- **Job A**:
How would you render this sentence from the Optuna error post in French: "I am trying to tune the hyper parameters of my pytorch model using Optuna, but everytime I run the optimizer it gives the following error."
- **Job B**:
Can you continue the Optuna error post, picking up right after its last traceback line?
# start of Document extract
I am trying to tune the hyper parameters of my pytorch model using Optuna, but everytime I run the optimizer it gives the following error.
[W 2024-02-05 17:19:26,007] Trial 2 failed with parameters: {'hidden_state': 64, 'droup_out_prec': 0.18615371906093597, 'num_epochs': 14, 'encoder_lr': 0.021112576066074633, 'decoder_lr': 0.0006833950215216012, 'learning_rate': 1.9257784640609453e-05, 'control_factor_ce': 0.03524950489764759, 'control_factor_kl': 0.13410725114961825, 'batch_size': 256} because of the following error: RuntimeError('one of the variables needed for gradient computation has been modified by an inplace operation: [torch.LongTensor []] is at version 2; expected version 1 instead. Hint: the backtrace further above shows the operation that failed to compute its gradient. The variable in question was changed in there or anywhere later. Good luck!').
Traceback (most recent call last):
File "/local_disk0/.ephemeral_nfs/cluster_libraries/python/lib/python3.10/site-packages/optuna/study/_optimize.py", line 200, in _run_trial
value_or_values = func(trial)
# end of Document extract
# start of Extracted entries
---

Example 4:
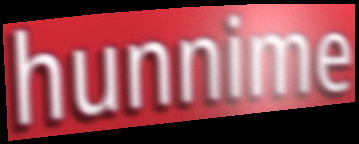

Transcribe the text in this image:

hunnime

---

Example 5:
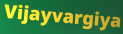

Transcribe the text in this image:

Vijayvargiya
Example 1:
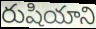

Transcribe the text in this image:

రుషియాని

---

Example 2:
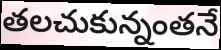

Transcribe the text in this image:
# end of Extracted entries
# start of Extracted entries
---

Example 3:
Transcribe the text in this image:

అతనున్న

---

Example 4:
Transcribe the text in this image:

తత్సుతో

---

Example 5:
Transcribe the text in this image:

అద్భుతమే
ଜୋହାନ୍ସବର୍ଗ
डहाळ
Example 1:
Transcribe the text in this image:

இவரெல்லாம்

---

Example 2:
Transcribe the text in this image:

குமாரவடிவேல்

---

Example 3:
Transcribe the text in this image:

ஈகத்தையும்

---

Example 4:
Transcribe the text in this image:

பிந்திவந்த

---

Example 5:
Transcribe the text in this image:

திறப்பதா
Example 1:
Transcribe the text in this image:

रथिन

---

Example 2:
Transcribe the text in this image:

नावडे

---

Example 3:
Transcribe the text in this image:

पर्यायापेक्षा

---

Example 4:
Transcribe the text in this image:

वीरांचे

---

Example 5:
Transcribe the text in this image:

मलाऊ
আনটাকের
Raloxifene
# end of Extracted entries
- **Written response A**:
J'essaie d'ajuster les hyperparamètres de mon modèle pytorch avec Optuna, mais chaque fois que je lance l'optimiseur, il renvoie l'erreur suivante.

- **Written response B**:
File "/root/.ipykernel/38222/command-4071806974828746-3917727534", line 149, in __call__
output = train_model(model = model_to_train,
File "/Workspace/IMDNA/PWSA0000375_IM_US_FORECASTING/Challenger Model/HCP Forecasting/Kisqali/utils/train_model.py", line 386, in train_model
raise e
File "/Workspace/IMDNA/PWSA0000375_IM_US_FORECASTING/Challenger Model/HCP Forecasting/Kisqali/utils/train_model.py", line 132, in train_model
loss.backward()
File "/local_disk0/.ephemeral_nfs/cluster_libraries/python/lib/python3.10/site-packages/torch/_tensor.py", line 522, in backward
torch.autograd.backward(
File "/local_disk0/.ephemeral_nfs/cluster_libraries/python/lib/python3.10/site-packages/torch/autograd/__init__.py", line 266, in backward
Variable._execution_engine.run_backward( # Calls into the C++ engine to run the backward pass
RuntimeError: one of the variables needed for gradient computation has been modified by an inplace operation: [torch.LongTensor []] is at version 2; expected version 1 instead. Hint: the backtrace further above shows the operation that failed to compute its gradient. The variable in question was changed in there or anywhere later. Good luck!
[W 2024-02-05 17:19:26,018] Trial 2 failed with value None.
backword success: 0
Traceback (most recent call last):
File "/Workspace/IMDNA/PWSA0000375_IM_US_FORECASTING/Challenger Model/HCP Forecasting/Kisqali/utils/train_model.py", line 132, in train_model
loss.backward()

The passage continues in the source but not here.